● **WORK ORDER A**: Which earlier pledge does the boundary policy addendum revisit and deepen, according to the text about it?
● **WORK ORDER B**: Pick up the text on the boundary policy addendum after its last sentence and continue it in the same voice.

● **TEXT FOR ANALYSIS**:

**********

The boundary policy addendum: This is not a restatement of general ethics principles. It is a personal policy document that addresses the three specific traps the facilitator has identified as most relevant to their own practice — based on their DISC self-awareness, their burnout assessment, their PD plan, and their honest self-examination across M13. It names what the trap looks like for them specifically, what their policy is when they encounter it, and who they will consult when they're uncertain whether they're in it. It revisits and deepens the North Star Pledge from M03 L5 — that pledge was made at the beginning of the program with limited practice experience. This addendum is made at the end, with specific experience to draw from.
"What is the boundary trap you are most personally susceptible to — not in general, but you, based on what you know about your own patterns from this program? Name it honestly, without euphemism." This question is the entire point of the lesson. Push for honesty over performance. The best boundary policy addendums are the ones that feel slightly uncomfortable to have written.Specific, honest, and personal. Not a restatement of general ethics principles — a document that addresses your three highest-risk boundary zones with specific policy language. Built from DISC self-awareness, burnout assessment, and M03–M13 practice experience. The best policy documents feel slightly uncomfortable to have written — that's the signal you're being honest.

**********

● **EXCERPTED DATA**:
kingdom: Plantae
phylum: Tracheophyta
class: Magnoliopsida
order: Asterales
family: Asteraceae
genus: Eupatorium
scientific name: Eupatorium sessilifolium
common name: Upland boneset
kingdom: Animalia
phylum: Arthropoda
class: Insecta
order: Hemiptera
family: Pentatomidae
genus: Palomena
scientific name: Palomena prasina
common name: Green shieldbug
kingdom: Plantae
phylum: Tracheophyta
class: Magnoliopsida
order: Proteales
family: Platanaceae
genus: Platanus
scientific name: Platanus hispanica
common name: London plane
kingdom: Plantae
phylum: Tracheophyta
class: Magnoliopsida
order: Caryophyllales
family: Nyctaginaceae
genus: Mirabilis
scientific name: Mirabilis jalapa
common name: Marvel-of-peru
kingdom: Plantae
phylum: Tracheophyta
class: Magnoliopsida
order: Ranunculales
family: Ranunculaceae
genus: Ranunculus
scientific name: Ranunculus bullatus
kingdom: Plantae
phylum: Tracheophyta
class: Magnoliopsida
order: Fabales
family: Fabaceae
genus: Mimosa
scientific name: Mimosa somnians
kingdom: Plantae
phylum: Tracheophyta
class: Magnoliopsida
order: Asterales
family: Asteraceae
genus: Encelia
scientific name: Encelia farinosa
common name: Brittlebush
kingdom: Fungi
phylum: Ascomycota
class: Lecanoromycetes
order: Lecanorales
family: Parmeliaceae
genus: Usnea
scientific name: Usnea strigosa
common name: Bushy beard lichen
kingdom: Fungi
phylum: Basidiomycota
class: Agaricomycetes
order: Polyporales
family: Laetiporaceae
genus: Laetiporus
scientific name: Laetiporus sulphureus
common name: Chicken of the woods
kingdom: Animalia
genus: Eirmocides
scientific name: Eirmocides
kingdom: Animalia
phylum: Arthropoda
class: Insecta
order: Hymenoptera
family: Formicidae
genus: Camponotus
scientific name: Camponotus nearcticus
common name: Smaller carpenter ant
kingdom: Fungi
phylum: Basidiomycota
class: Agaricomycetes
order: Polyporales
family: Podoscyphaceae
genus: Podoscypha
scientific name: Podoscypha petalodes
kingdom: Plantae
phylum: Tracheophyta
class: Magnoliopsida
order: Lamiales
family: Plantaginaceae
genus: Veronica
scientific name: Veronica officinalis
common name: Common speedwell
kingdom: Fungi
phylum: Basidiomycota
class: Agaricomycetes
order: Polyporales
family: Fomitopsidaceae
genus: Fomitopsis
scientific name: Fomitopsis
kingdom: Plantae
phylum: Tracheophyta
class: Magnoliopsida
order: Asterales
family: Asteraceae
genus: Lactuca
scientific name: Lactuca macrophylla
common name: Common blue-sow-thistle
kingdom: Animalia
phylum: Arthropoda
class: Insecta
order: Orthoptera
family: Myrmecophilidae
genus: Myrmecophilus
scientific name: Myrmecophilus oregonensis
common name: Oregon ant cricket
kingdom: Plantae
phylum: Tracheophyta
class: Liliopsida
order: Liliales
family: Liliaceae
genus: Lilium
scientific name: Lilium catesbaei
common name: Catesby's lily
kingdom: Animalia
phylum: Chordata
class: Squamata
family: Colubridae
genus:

**********

● **YOUR RESPONSE A**: The North Star Pledge from M03 L5.

● **YOUR RESPONSE B**:
(1) Boundary policy addendum (portfolio artifact): Complete and submit. (2) Reflective essay — final version (portfolio artifact): 500–700 words applying the reflection cycle to your most significant learning from M08–M12. Specific, honest, and written in your own voice. (3) Supervision log: Ensure all entries to date are complete and organized. The log is reviewed by the program director before Capstone clearance — add a brief forward-looking entry: what supervision priorities do you carry into M14 and the Capstone?
M13 closes the internal work of Phase 4. Module 14 — Ethics & State Regulations Part II opens the final content phase — advanced case ethics, CO/NV regulatory deep dives, confidentiality, data hygiene, and reporting obligations. The self-awareness built in M13 is directly applicable: the facilitator who has examined their own patterns, growth edges, and boundary vulnerabilities will engage M14 case ethics with more honesty and depth than one who hasn't. The PD plan and boundary policy addendum you completed in M13 are live documents in M14 and the Capstone oral defense. The Capstone asks: who are you as a facilitator — and what evidence do you have? M13 is where that answer begins to be constructed.